Немец вздрогнул и взглянул на своего пленника, который сказал с лукавой усмешкой:

— Ведь я вам говорил. Но вы не бойтесь. Будьте благоразумны, и все кончится хорошо. Ступай, — сказал он, обращаясь к солдату, — и, если будет что-нибудь новое, придешь сообщить. Итак, как я уже говорил вам, знайте: в монастыре есть одна особа, которую держат здесь те, кого нет надобности называть; она предпочла бы жить в свете и наслаждаться его удовольствиями, нежели постоянно бродить среди крестов и свечей. Но тут надо сработать чисто. Если как-нибудь ночью за ней придет лодка с пятью-шестью молодцами и комендант услышит, что залает собака или тоненький голосок запищит: «Пощадите!» (вы же знаете, эти женщины начинают кричать за два часа до того, как их тронешь) — пусть он не беспокоится, пусть считает, что это ему приснилось, повернется на другой бок и продолжает храпеть. После этой небольшой услуги на него, как будто с неба, свалятся пятьсот новых цехинов чеканки двора святого Марка или, если хотите, с лилиями; а потом, может быть, для него найдется и должность получше, чем у этих ханжей. Бедный Мартин, среди многочисленных пороков которого было одно хорошее качество — верность тем, кто ему платил, теперь, когда ему было сделано такое предложение, почувствовал, что готов потерять и это свое достоинство. Но закон, по которому в мире нет ничего совершенно прекрасного, как и ничего совершенно дурного, спас его от полного поражения, и он ответил, желая показаться оскорбленным, хотя его слова звучали скорее жалобно, чем гневно:

— Мартин Шварценбах служил Милану, Венеции и императору во время их походов и никогда никого не предавал. Настоятельница монастыря святой Урсулы уплатила ему по декабрь 1503 года. Если ваша милость или кто-нибудь… ну, не знаю… какой-нибудь синьор… может быть, набирает людей для какого-нибудь итальянского принца и хочет нанять меня — ну что ж, обсудим это, я вам покажу своих людей — пятьдесят пик и тридцать карабинов, все в возрасте от двадцати до сорока, а уж что касается снаряжения, то вы сами увидите, есть ли хоть одна пряжка, где бы не хватило застежек. Если договоримся, то пожалуйста; первого января 1504 года мы можем напасть на монастырь и вынести оттуда всех, до стряпухи. Но до того дня, пока у меня останется хоть один заряд пороха и хоть один кинжал, здешние монахини и даже послушницы будут в полной безопасности.
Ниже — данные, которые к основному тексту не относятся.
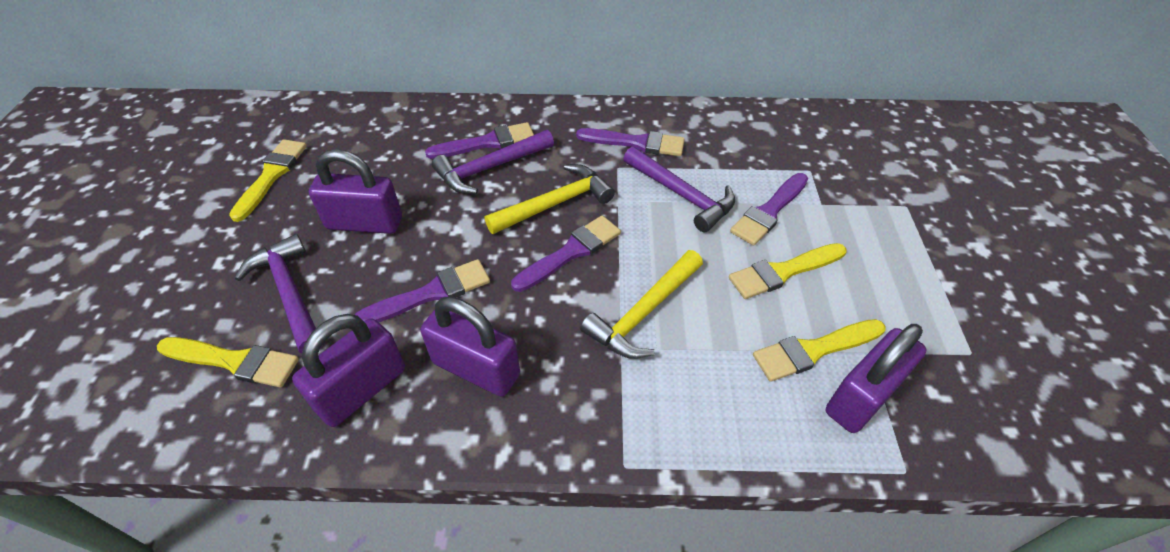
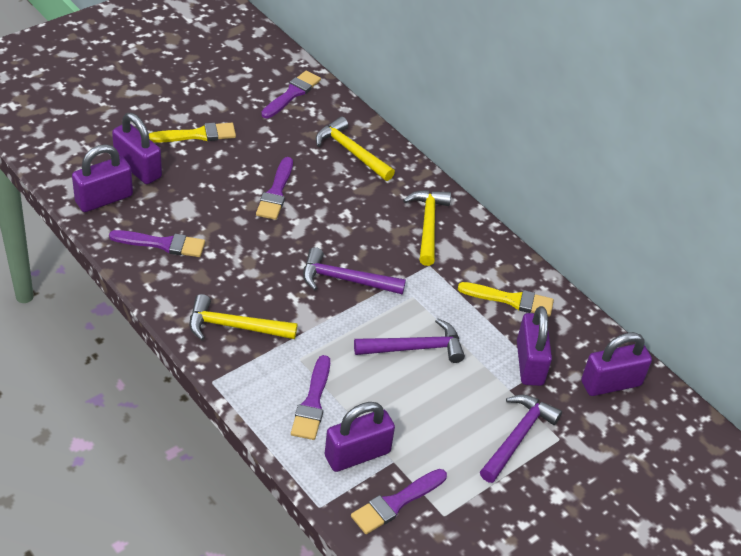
purple padlock: 4 -> 5
yellow brush: 4 -> 2
yellow hammer: 2 -> 3

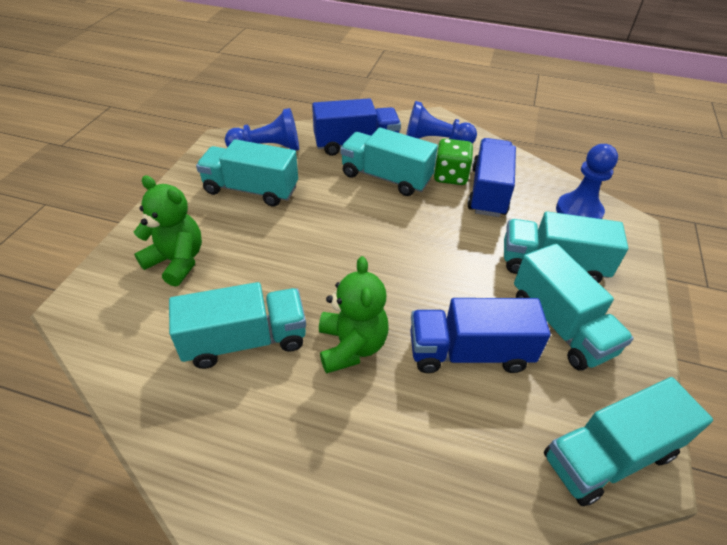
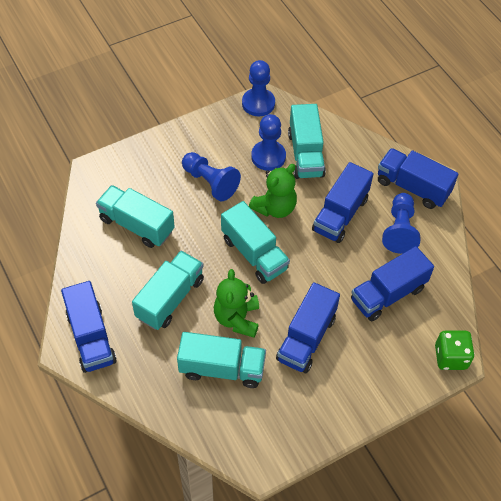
blue pawn: 3 -> 4
blue truck: 3 -> 5
turquoise truck: 6 -> 5

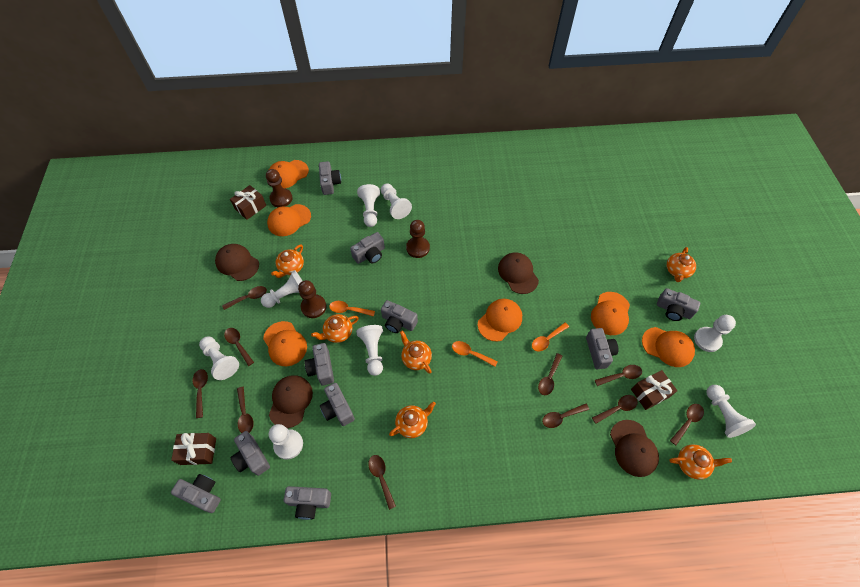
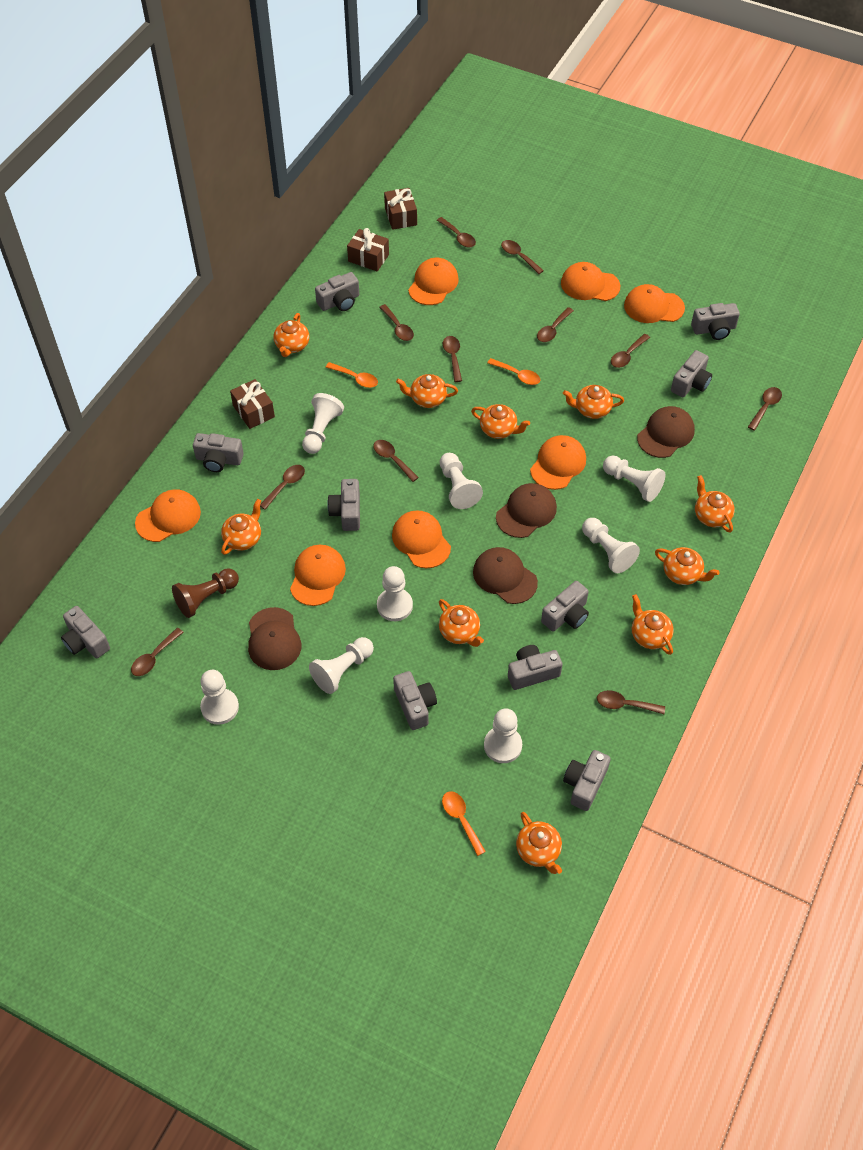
brown pawn: 3 -> 1
brown spoon: 10 -> 11
orange cap: 6 -> 7
orange teapot: 6 -> 10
— Значит, синьор Мартин, вы думаете, что я не знаю, в чем заключается долг человека в вашем положении? Думаете, что у меня хватило бы духу предложить вам такое разбойничье дело? О, вы меня не знаете. Особа, о которой идет речь, — не монахиня, не послушница и имеет столько же общего с монастырем, сколько тот бочонок, которым вы так дорожите. Благослови вас Господь! Сразу видно, что вы порядочный человек и понимаете: если можно идти потихоньку, безумец тот, кто бежит; если можно спать под крышей с кружкой доброго греческого вина, дурак тот, кто спит на улице, да еще с несогретым желудком; и тот, кто может заработать пятьсот флоринов, не утруждая себя, сохраняя при этом милость Божью и уважение людей, должен понимать, что такое счастье не валится прямо в рот, как фиговый цвет… Ну, а теперь, если хотите рассуждать здраво, то мы придем к согласию, и решайтесь поскорее, а то всадники не заставят себя долго ждать.